As for Harry Potter, I never realised until Elizabeth took up her stance, how much pressure there is to read the damn things. People are constantly asking whether she wouldn’t like them to get her the books, and doesn’t she realise what she’s missing, and looking shocked and disapproving by her failure to join in. I can’t help beginning to sympathise with her: you know, this is just some load of corny fabulation, by Enid Blyton based on an idea by Terry Pratchett. It’s not a central monument of Western culture (is it?).

Nursery rhymes possibly do have some cultural signifcance, but you know what? They’re rubbish, most of them: really poor, stilted examples of verse. So is that a horse we ride to Banbury Crorse, or a hoss to the Cross? And Jack “home did trot”, did he? Is that translated over-literally from the Hungarian or something?

All the same – Alice in Wonderland? A cartoon?

November 1, 2006

Hearing secret harmonies

In: Uncategorized — 12:23 pm

musicI used to be quite proud of my ability to duck and weave speedily across the large concourses at Waterloo, or still more difficult, at Victoria. At busy times you face a buzzing swarm of travellers and any attempt to walk in a straight line is thwarted by people coming at you or across you from all directions at different speeds and with varying degrees of attention. Typically you have to keep pulling up short: but if you increase your speed slightly it proves possible to zig-zag through quite fluently. You do have to keep an eye in all directions, though, anticipate other people’s changes in speed or direction, and be able and willing to jink and swerve like a Thompson’s gazelle trying to throw a leopard off track.

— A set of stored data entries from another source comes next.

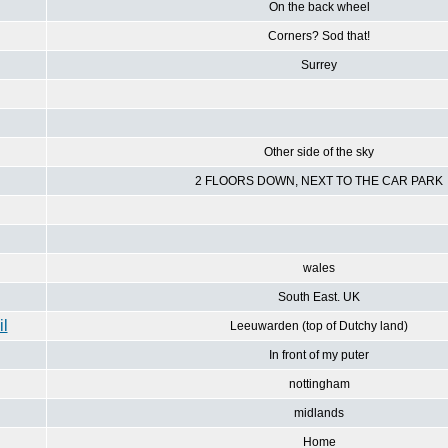
On the back wheel
Corners? Sod that!
Surrey
Other side of the sky
2 FLOORS DOWN, NEXT TO THE CAR PARK
wales
South East. UK
Leeuwarden (top of Dutchy land)
In front of my puter
nottingham
midlands
Home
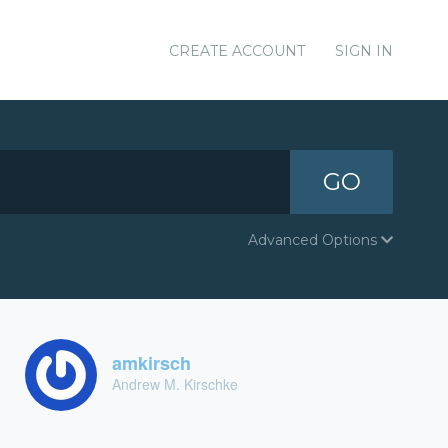
CREATE ACCOUNT
SIGN IN
GO
Advanced Options
amkirsch
Andrew M. Kirschke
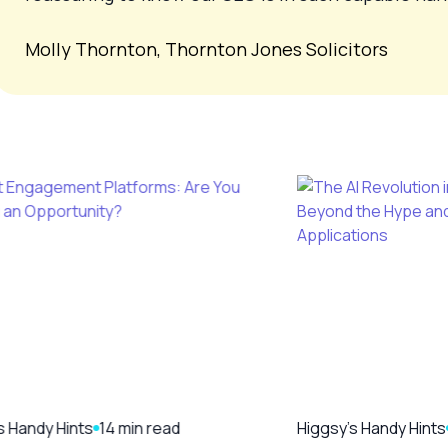
Molly Thornton, Thornton Jones Solicitors
s Handy Hints
14 min read
Higgsy's Handy Hints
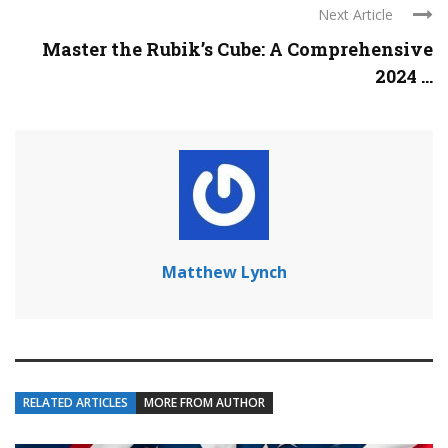
Next Article
Master the Rubik’s Cube: A Comprehensive
2024 ...
Matthew Lynch
RELATED ARTICLES
MORE FROM AUTHOR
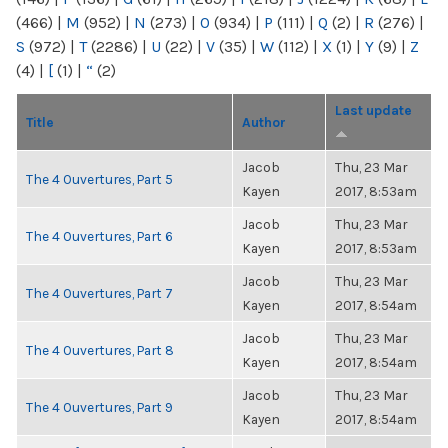
(466)
|
M
(952)
|
N
(273)
|
O
(934)
|
P
(111)
|
Q
(2)
|
R
(276)
|
S
(972)
|
T
(2286)
|
U
(22)
|
V
(35)
|
W
(112)
|
X
(1)
|
Y
(9)
|
Z
(4)
|
[
(1)
|
“
(2)
Last update
Title
Author
Jacob
Thu, 23 Mar
The 4 Ouvertures, Part 5
Kayen
2017, 8:53am
Jacob
Thu, 23 Mar
The 4 Ouvertures, Part 6
Kayen
2017, 8:53am
Jacob
Thu, 23 Mar
The 4 Ouvertures, Part 7
Kayen
2017, 8:54am
Jacob
Thu, 23 Mar
The 4 Ouvertures, Part 8
Kayen
2017, 8:54am
Jacob
Thu, 23 Mar
The 4 Ouvertures, Part 9
Kayen
2017, 8:54am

Some minor problems with my legs have decreased my agility over the last couple of years, but at the moment I have another problem: Joaquin Rodrigo. Four days ago I had his ever-popular Concierto de Aranjuez playing while I was doing something, and the third movement (the bit that seems strangely Christmassy for some reason: it sounds as if it ought to have lyrics about figgy pudding and boughs of holly to me) somehow got stuck in a continuous loop in my brain.

There could be worse bits of music to have stuck in your mind, but after a few hours it gets beyond a joke, and it starts to feel as if the small neuronal circuit in your brain which deals with that particular bit of music is beginning to turn sore and inflamed. Moreover, it completely throws off my rhythm. I’m not sure exactly what rhythmn it is you need to dart through the crowds at a station, but hints of flamenco and the lazy strutting of proud old Spanish hidalgos absolutely wreck it, I can tell you (the lazy strutting of proud old Santa Claus is no better, either). This is why I ricocheted off a lady dressed in black just outside Boots. She was a substantial lady, and my impact resulted in only the most trivial deflection of her course, but she was quite rightly displeased about it.

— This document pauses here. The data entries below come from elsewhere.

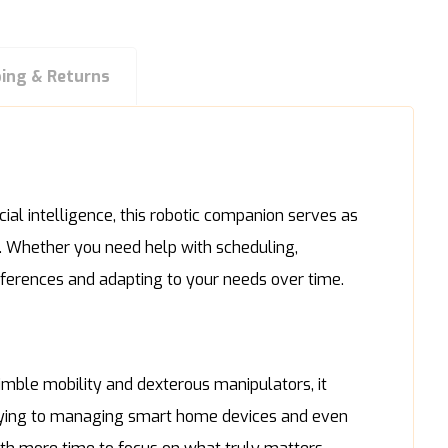
ping & Returns
ial intelligence, this robotic companion serves as
e. Whether you need help with scheduling,
references and adapting to your needs over time.
mble mobility and dexterous manipulators, it
tidying to managing smart home devices and even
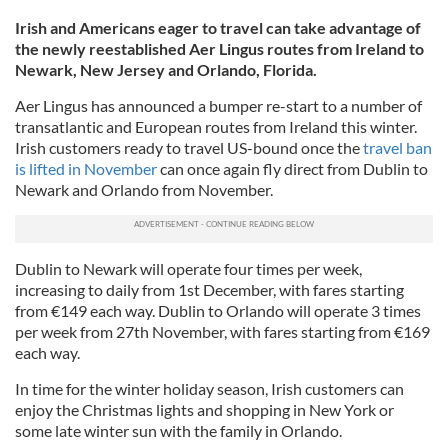
Irish and Americans eager to travel can take advantage of
the newly reestablished Aer Lingus routes from Ireland to
Newark, New Jersey and Orlando, Florida.
Aer Lingus has announced a bumper re-start to a number of
transatlantic and European routes from Ireland this winter.
Irish customers ready to travel US-bound once the
travel ban
is lifted in November
can once again fly direct from Dublin to
Newark and Orlando from November.
Dublin to Newark will operate four times per week,
increasing to daily from 1st December, with fares starting
from €149 each way. Dublin to Orlando will operate 3 times
per week from 27th November, with fares starting from €169
each way.
In time for the winter holiday season, Irish customers can
enjoy the Christmas lights and shopping in New York or
some late winter sun with the family in Orlando.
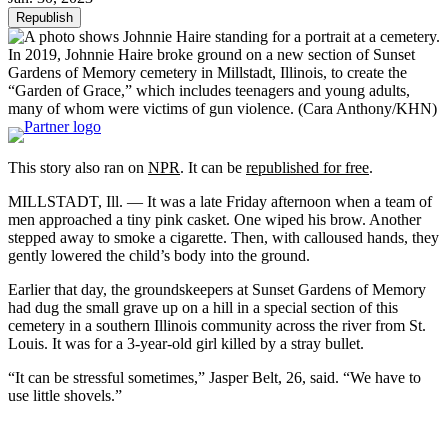
Republish
In 2019, Johnnie Haire broke ground on a new section of Sunset
Gardens of Memory cemetery in Millstadt, Illinois, to create the
“Garden of Grace,” which includes teenagers and young adults,
many of whom were victims of gun violence.
(Cara Anthony/KHN)
This story also ran on
NPR
. It can be
republished for free
.
MILLSTADT, Ill. — It was a late Friday afternoon when a team of
men approached a tiny pink casket. One wiped his brow. Another
stepped away to smoke a cigarette. Then, with calloused hands, they
gently lowered the child’s body into the ground.
Earlier that day, the groundskeepers at Sunset Gardens of Memory
had dug the small grave up on a hill in a special section of this
cemetery in a southern Illinois community across the river from St.
Louis. It was for a 3-year-old girl killed by a stray bullet.
“It can be stressful sometimes,” Jasper Belt, 26, said. “We have to
use little shovels.”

Normally when I have a tune on my brain it goes away fairly quickly, but for some reason this particular infection is really lasting. The night before last it was actually preventing me from sleeping: as a desperate measure I stuck my earphones in and listened to Classic FM. I often find that half an hour of the World Service, that fine channel, helps to recompose one’s mind for sleep in the small hours of the morning, but this was the first time I had resorted to music. It worked! They played Walton’s Crown Imperial, and somehow it drove out the Rodrigo, allowing me to sleep again.

In the morning, I found I now had the Crown Imperial running through my head. This didn’t seem so bad: but when I got to the station I found that the rhythm of a Governor-General’s stately march is just as disruptive to your path across the platforms as the Rodrigo. I didn’t actually make contact with anyone this time, I’m glad to say, but there were some worrying near-misses, and in the end I just had to go back to abject shuffling and ambling, like some pensioner or – heavens! – tourist.

If that wasn’t enough, the dastardly Dons regrouped somewhere in my subconscious, and by the afternoon Rodrigo’s mistletoe-waving matadors were back running through my head. They’re still there, faintly.